DATA FOR REVIEW -
━━━━━━━━━━
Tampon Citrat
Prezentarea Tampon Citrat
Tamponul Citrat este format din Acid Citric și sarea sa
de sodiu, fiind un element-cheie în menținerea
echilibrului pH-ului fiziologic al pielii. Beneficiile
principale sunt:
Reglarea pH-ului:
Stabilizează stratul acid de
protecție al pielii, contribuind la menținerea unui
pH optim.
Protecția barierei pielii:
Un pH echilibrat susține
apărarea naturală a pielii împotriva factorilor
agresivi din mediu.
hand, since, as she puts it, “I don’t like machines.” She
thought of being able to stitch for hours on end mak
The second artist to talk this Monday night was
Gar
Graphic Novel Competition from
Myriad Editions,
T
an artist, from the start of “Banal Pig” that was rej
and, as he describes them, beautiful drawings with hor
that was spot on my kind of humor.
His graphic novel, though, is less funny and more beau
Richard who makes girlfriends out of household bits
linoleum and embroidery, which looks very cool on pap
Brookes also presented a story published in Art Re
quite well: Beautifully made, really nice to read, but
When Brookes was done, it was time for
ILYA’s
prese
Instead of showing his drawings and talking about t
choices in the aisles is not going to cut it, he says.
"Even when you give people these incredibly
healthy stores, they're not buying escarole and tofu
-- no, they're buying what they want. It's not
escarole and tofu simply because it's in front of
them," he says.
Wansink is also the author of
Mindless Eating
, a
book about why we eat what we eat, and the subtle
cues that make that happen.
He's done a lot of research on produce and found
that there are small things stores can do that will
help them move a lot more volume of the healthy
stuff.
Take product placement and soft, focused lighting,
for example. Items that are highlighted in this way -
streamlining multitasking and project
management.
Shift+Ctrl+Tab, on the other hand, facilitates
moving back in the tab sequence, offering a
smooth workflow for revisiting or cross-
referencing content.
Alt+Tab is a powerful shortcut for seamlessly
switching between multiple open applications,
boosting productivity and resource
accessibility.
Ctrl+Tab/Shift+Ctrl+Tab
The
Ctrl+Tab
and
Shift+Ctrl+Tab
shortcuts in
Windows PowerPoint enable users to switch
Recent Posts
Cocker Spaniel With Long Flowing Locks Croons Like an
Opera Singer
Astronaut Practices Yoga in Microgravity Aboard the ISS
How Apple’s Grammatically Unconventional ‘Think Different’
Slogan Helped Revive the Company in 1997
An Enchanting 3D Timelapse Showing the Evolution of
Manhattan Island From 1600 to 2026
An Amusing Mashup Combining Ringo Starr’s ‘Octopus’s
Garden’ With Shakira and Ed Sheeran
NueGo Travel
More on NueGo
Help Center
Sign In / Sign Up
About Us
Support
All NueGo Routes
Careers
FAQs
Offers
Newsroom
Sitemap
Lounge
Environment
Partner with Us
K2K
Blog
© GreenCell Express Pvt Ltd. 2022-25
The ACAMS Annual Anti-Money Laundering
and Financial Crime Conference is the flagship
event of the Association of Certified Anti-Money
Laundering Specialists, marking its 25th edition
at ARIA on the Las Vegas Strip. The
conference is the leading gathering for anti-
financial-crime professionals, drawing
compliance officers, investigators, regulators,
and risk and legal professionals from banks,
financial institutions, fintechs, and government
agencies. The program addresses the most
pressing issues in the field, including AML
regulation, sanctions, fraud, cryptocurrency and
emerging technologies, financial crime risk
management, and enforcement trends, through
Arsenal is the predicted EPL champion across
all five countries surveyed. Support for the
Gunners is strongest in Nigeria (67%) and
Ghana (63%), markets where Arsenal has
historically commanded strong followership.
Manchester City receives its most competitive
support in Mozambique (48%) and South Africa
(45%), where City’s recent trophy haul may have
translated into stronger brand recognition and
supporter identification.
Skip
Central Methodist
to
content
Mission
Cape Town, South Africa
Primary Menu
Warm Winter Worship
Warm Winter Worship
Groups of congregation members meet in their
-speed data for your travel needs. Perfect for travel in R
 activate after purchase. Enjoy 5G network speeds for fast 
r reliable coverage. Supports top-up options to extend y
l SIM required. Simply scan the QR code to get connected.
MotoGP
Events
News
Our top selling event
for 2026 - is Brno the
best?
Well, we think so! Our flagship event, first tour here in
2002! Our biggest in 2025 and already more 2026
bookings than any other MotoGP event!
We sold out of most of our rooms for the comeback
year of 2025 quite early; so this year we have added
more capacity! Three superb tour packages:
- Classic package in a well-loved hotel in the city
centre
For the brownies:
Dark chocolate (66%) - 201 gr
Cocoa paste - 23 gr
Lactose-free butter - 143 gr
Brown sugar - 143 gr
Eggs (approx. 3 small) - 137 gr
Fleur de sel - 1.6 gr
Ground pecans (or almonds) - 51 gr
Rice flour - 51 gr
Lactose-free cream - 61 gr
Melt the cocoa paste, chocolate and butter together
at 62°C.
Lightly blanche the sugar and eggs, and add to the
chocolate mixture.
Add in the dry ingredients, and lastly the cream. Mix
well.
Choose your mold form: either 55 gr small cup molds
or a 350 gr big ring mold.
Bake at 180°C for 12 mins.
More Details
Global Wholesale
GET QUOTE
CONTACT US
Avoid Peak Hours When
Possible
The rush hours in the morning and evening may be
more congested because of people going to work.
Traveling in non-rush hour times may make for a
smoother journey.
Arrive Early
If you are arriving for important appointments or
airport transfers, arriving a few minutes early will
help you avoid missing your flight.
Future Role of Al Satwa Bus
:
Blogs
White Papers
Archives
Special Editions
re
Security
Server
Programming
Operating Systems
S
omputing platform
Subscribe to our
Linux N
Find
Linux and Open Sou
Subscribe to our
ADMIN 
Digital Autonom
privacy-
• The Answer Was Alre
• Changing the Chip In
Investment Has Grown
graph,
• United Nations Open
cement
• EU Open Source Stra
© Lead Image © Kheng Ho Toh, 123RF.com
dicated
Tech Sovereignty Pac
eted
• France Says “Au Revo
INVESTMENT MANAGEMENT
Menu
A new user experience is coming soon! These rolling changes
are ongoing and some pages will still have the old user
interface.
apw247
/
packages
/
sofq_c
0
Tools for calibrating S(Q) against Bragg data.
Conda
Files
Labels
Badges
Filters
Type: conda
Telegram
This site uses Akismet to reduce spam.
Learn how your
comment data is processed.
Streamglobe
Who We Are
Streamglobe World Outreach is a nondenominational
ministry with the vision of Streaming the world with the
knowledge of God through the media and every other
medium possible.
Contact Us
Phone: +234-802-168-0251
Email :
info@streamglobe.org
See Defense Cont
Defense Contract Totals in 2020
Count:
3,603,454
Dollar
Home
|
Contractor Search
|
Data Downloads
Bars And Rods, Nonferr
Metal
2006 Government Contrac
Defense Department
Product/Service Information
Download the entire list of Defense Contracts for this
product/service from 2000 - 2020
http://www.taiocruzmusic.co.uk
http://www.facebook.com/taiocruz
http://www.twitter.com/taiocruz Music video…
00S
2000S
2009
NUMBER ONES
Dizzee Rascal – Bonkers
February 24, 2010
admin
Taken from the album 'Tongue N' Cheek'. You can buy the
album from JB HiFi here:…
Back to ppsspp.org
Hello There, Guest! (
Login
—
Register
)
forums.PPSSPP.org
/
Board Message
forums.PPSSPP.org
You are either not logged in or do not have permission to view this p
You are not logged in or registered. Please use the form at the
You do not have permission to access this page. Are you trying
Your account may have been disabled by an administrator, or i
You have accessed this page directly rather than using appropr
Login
━━━━━━━━━━
EXERCISE GOAL -
Show every line in the entries where the string "Brookes" occurs.

OUTPUT BELOW -
Brookes also presented a story published in Art Re
When Brookes was done, it was time for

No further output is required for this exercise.